"Too much poison": Attacks on Indian Muslims grow after Ram temple ceremony Article by Al Jazeera
An article on discrimination against Muslims in India has been published on Al Jazeera’s website. Caliber.Az reprints the article.
Driving through the Mira Road neighbourhood of Mumbai was a usual affair for 21-year-old Mohammad Tariq, who ran errands on his father’s white loading auto carrier.
But on January 23, participants in a Hindu nationalist rally stopped the vehicle in the middle of the road. Young boys – mostly teenagers – dragged him out. They punched and kicked him and thrashed him with batons, flag staffs and iron chains, his 54-year-old father, Abdul Haque told Al Jazeera. Since then, Haque said, “[Tariq] has been terrified.”
The rally, which was shared over multiple live streams, turned into a mob, targeting several Muslims in the locality, rampaging through their shops and damaging vehicles while chanting “Jai Shri Ram” (Victory to Lord Ram). Similar rallies, often to the beat of booming far-right pop music, took place outside mosques and Muslim neighbourhoods across several states in India.

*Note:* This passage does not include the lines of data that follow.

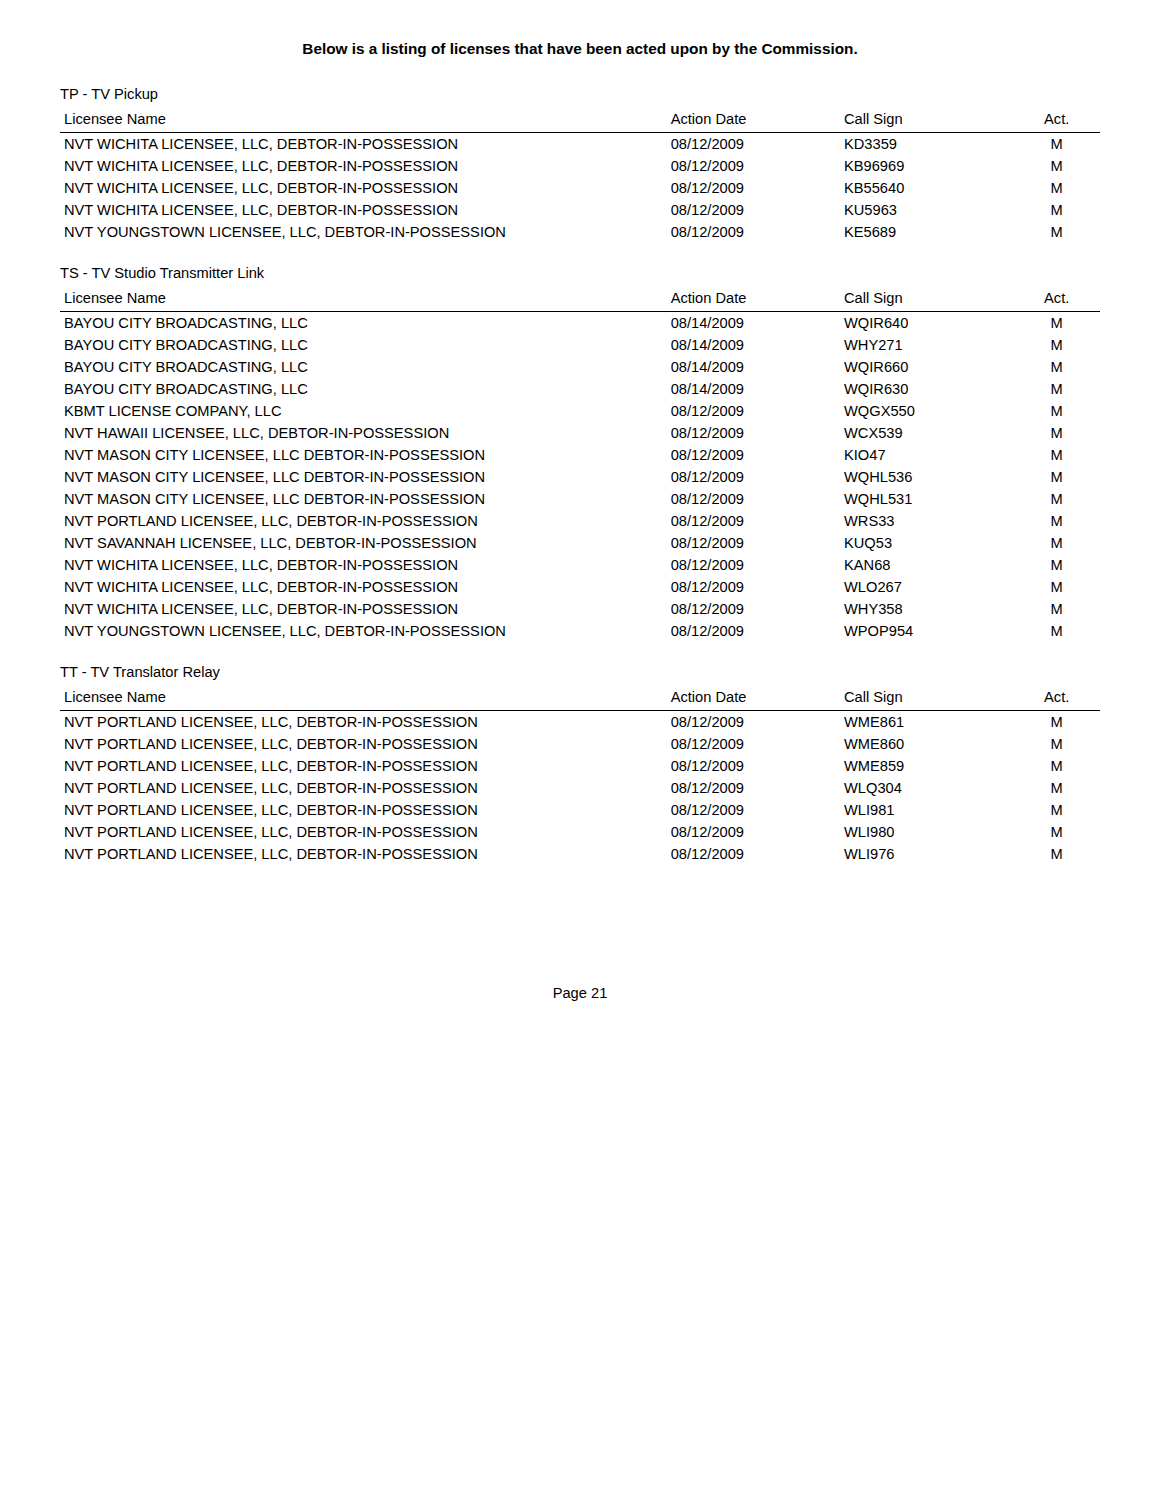Below is a listing of licenses that have been acted upon by the Commission.
TP - TV Pickup
| Licensee Name | Action Date | Call Sign | Act. |
| --- | --- | --- | --- |
| NVT WICHITA LICENSEE, LLC, DEBTOR-IN-POSSESSION | 08/12/2009 | KD3359 | M |
| NVT WICHITA LICENSEE, LLC, DEBTOR-IN-POSSESSION | 08/12/2009 | KB96969 | M |
| NVT WICHITA LICENSEE, LLC, DEBTOR-IN-POSSESSION | 08/12/2009 | KB55640 | M |
| NVT WICHITA LICENSEE, LLC, DEBTOR-IN-POSSESSION | 08/12/2009 | KU5963 | M |
| NVT YOUNGSTOWN LICENSEE, LLC, DEBTOR-IN-POSSESSION | 08/12/2009 | KE5689 | M |
TS - TV Studio Transmitter Link
| Licensee Name | Action Date | Call Sign | Act. |
| --- | --- | --- | --- |
| BAYOU CITY BROADCASTING, LLC | 08/14/2009 | WQIR640 | M |
| BAYOU CITY BROADCASTING, LLC | 08/14/2009 | WHY271 | M |
| BAYOU CITY BROADCASTING, LLC | 08/14/2009 | WQIR660 | M |
| BAYOU CITY BROADCASTING, LLC | 08/14/2009 | WQIR630 | M |
| KBMT LICENSE COMPANY, LLC | 08/12/2009 | WQGX550 | M |
| NVT HAWAII LICENSEE, LLC, DEBTOR-IN-POSSESSION | 08/12/2009 | WCX539 | M |
| NVT MASON CITY LICENSEE, LLC DEBTOR-IN-POSSESSION | 08/12/2009 | KIO47 | M |
| NVT MASON CITY LICENSEE, LLC DEBTOR-IN-POSSESSION | 08/12/2009 | WQHL536 | M |
| NVT MASON CITY LICENSEE, LLC DEBTOR-IN-POSSESSION | 08/12/2009 | WQHL531 | M |
| NVT PORTLAND LICENSEE, LLC, DEBTOR-IN-POSSESSION | 08/12/2009 | WRS33 | M |
| NVT SAVANNAH LICENSEE, LLC, DEBTOR-IN-POSSESSION | 08/12/2009 | KUQ53 | M |
| NVT WICHITA LICENSEE, LLC, DEBTOR-IN-POSSESSION | 08/12/2009 | KAN68 | M |
| NVT WICHITA LICENSEE, LLC, DEBTOR-IN-POSSESSION | 08/12/2009 | WLO267 | M |
| NVT WICHITA LICENSEE, LLC, DEBTOR-IN-POSSESSION | 08/12/2009 | WHY358 | M |
| NVT YOUNGSTOWN LICENSEE, LLC, DEBTOR-IN-POSSESSION | 08/12/2009 | WPOP954 | M |
TT - TV Translator Relay
| Licensee Name | Action Date | Call Sign | Act. |
| --- | --- | --- | --- |
| NVT PORTLAND LICENSEE, LLC, DEBTOR-IN-POSSESSION | 08/12/2009 | WME861 | M |
| NVT PORTLAND LICENSEE, LLC, DEBTOR-IN-POSSESSION | 08/12/2009 | WME860 | M |
| NVT PORTLAND LICENSEE, LLC, DEBTOR-IN-POSSESSION | 08/12/2009 | WME859 | M |
| NVT PORTLAND LICENSEE, LLC, DEBTOR-IN-POSSESSION | 08/12/2009 | WLQ304 | M |
| NVT PORTLAND LICENSEE, LLC, DEBTOR-IN-POSSESSION | 08/12/2009 | WLI981 | M |
| NVT PORTLAND LICENSEE, LLC, DEBTOR-IN-POSSESSION | 08/12/2009 | WLI980 | M |
| NVT PORTLAND LICENSEE, LLC, DEBTOR-IN-POSSESSION | 08/12/2009 | WLI976 | M |
Page 21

The trigger was the consecration of a Ram temple in the ancient city of Ayodhya in northern India by Prime Minister Narendra Modi on January 22. The temple is being built on the site where the 16th century Babri Masjid stood until 1992, when Hindu far-right mobs tore down the mosque, triggering nationwide riots that killed more than 2,000 people, mostly Muslims.
Yet, as India celebrates its Republic Day on January 26, the inauguration of the temple, the Indian state’s role in it, and the violence and vandalism that religious minorities have faced since then are, to many, markers of a country that has moved away from the Constitution adopted this day in 1950.

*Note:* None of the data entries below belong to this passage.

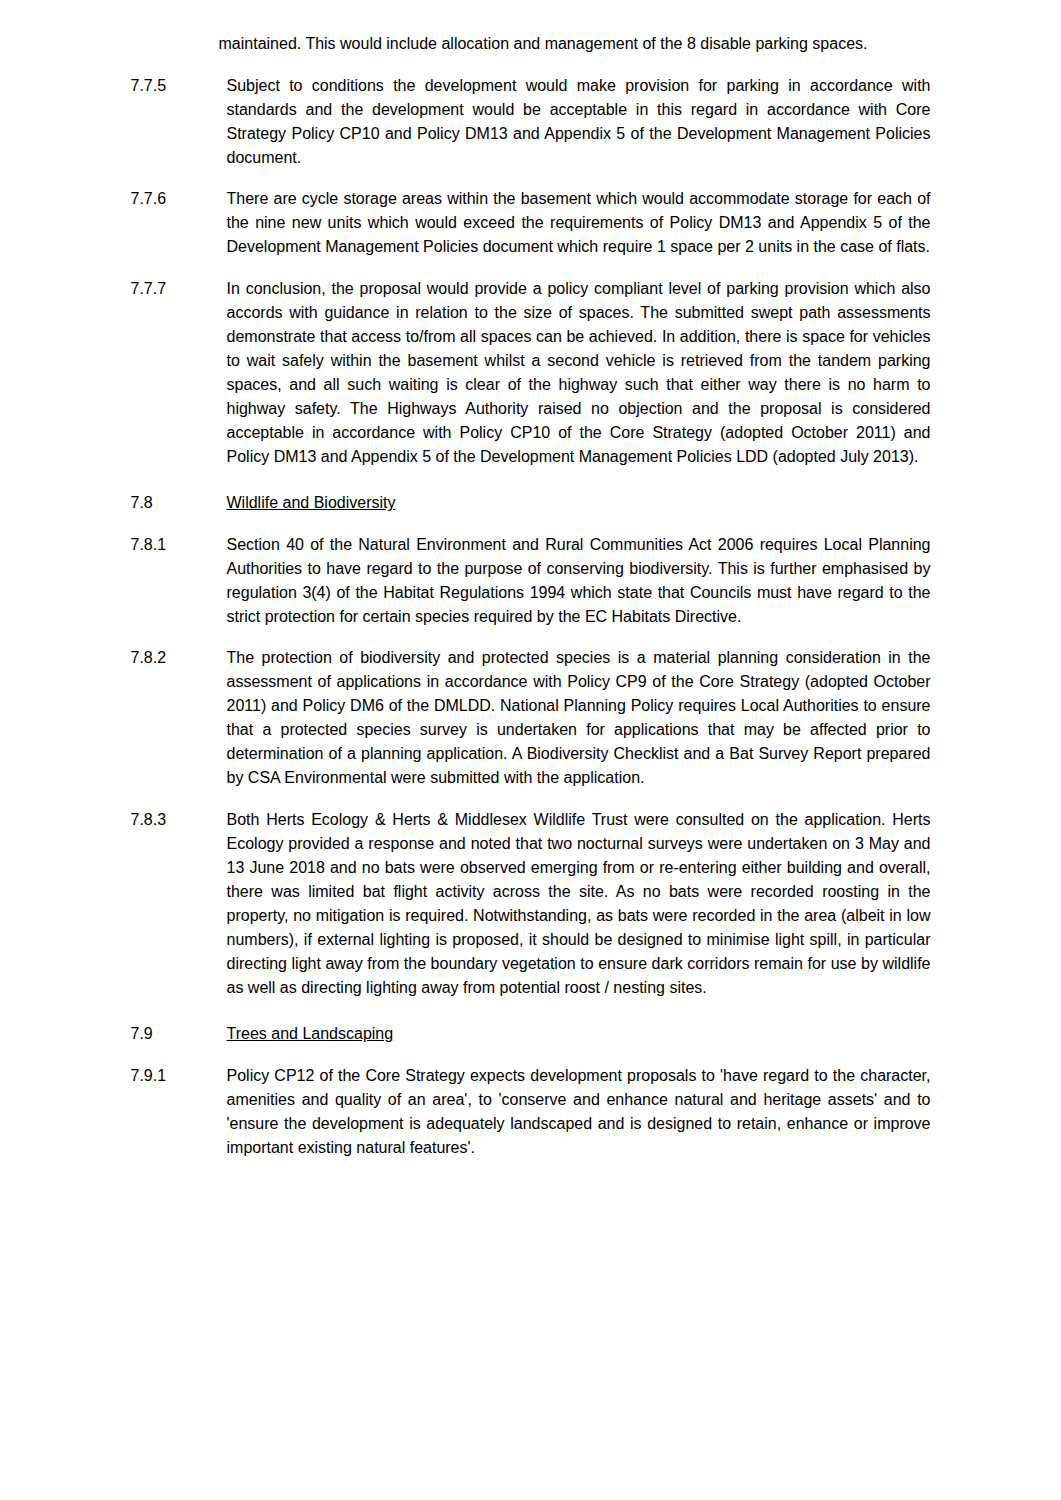maintained. This would include allocation and management of the 8 disable parking spaces.
7.7.5
Subject to conditions the development would make provision for parking in accordance with standards and the development would be acceptable in this regard in accordance with Core Strategy Policy CP10 and Policy DM13 and Appendix 5 of the Development Management Policies document.
7.7.6
There are cycle storage areas within the basement which would accommodate storage for each of the nine new units which would exceed the requirements of Policy DM13 and Appendix 5 of the Development Management Policies document which require 1 space per 2 units in the case of flats.
7.7.7
In conclusion, the proposal would provide a policy compliant level of parking provision which also accords with guidance in relation to the size of spaces. The submitted swept path assessments demonstrate that access to/from all spaces can be achieved. In addition, there is space for vehicles to wait safely within the basement whilst a second vehicle is retrieved from the tandem parking spaces, and all such waiting is clear of the highway such that either way there is no harm to highway safety. The Highways Authority raised no objection and the proposal is considered acceptable in accordance with Policy CP10 of the Core Strategy (adopted October 2011) and Policy DM13 and Appendix 5 of the Development Management Policies LDD (adopted July 2013).
7.8
Wildlife and Biodiversity
7.8.1
Section 40 of the Natural Environment and Rural Communities Act 2006 requires Local Planning Authorities to have regard to the purpose of conserving biodiversity. This is further emphasised by regulation 3(4) of the Habitat Regulations 1994 which state that Councils must have regard to the strict protection for certain species required by the EC Habitats Directive.
7.8.2
The protection of biodiversity and protected species is a material planning consideration in the assessment of applications in accordance with Policy CP9 of the Core Strategy (adopted October 2011) and Policy DM6 of the DMLDD. National Planning Policy requires Local Authorities to ensure that a protected species survey is undertaken for applications that may be affected prior to determination of a planning application. A Biodiversity Checklist and a Bat Survey Report prepared by CSA Environmental were submitted with the application.
7.8.3
Both Herts Ecology & Herts & Middlesex Wildlife Trust were consulted on the application. Herts Ecology provided a response and noted that two nocturnal surveys were undertaken on 3 May and 13 June 2018 and no bats were observed emerging from or re-entering either building and overall, there was limited bat flight activity across the site. As no bats were recorded roosting in the property, no mitigation is required. Notwithstanding, as bats were recorded in the area (albeit in low numbers), if external lighting is proposed, it should be designed to minimise light spill, in particular directing light away from the boundary vegetation to ensure dark corridors remain for use by wildlife as well as directing lighting away from potential roost / nesting sites.
7.9
Trees and Landscaping
7.9.1
Policy CP12 of the Core Strategy expects development proposals to 'have regard to the character, amenities and quality of an area', to 'conserve and enhance natural and heritage assets' and to 'ensure the development is adequately landscaped and is designed to retain, enhance or improve important existing natural features'.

Soon after the consecration, a Muslim graveyard was set ablaze in the north Indian state of Bihar, a Muslim man was paraded naked in southern India, and a saffron flag representing militant Hinduism – was hoisted atop a church in central India.
“This country is increasingly unrecognisable to me, where Muslims are like rubbish for them,” said Haque, on his way to a police station with his son after the January 23 attack. “There were so many people [during the Mira Road attack] but no one stopped them from beating my child. It is shameful for society. It is a city of the blind.”
However, Modi’s critics say that the event was political, rather than a religious one. “It was more about Modi than Ram – a total instrumentalisation of Ram’s figure to serve the cause of an elected monarch,” said Apoorvanand, a professor at the University of Delhi.
India has been continuously slipping in international democracy indices and was tagged “partly free” for the third year in a row by Freedom House, a US government-funded nonprofit. Human Rights Watch warned last year of the Bharatiya Janata Party’s (BJP) “systematic discrimination and stigmatisation of religious and other minorities, particularly Muslims”.
The chest-thumping rise of Hindu nationalism and apparent departure from secular values also pose troubling questions for India’s international allies, especially in the West, who have strengthened ties with New Delhi in recent years and view it as a counterweight to China.
“Modi has now positioned India to become a Hindu state in a formal sense, a move that would be welcomed by his large base but decried by many non-Hindus and critics as a betrayal of India’s secular traditions,” said Michael Kugelman, the director of the Wilson Center’s South Asia Institute.
But the construction of the temple will fail to “satiate the bloodlust” of the Hindu nationalist movement that went mainstream with the demolition of the mosque in Ayodhya in 1992, argued Apoorvanand. After the ceremony, he saw slogans being raised in his university for the demolition of other mosques contested by the far-right in the cities of Mathura and Varanasi.
“There is no closure to all of this,” he said, adding that the temple opening “will only lead to more violence and those violent forces getting emboldened”.
Harsh Mander, a prominent civil rights activist, could not bring himself to watch the broadcast of the consecration, he said. Instead, he gathered in Kolkata, a city in eastern India, for an “anti-fascism march” with thousands of others. Similar marches were organised by student and activist groups in different parts of India. On social media, Modi’s critics shared snaps of the preamble to the Indian constitution, which guarantees equal rights to all citizens, irrespective of religion.
“The consecration day is an important milestone in the history of the collapse of India’s secular democracy,” Mander said in a phone interview with Al Jazeera. “It is a question of the soul of India. Is it the Hindutva conscience over secular, constitutional morality?” according to the article.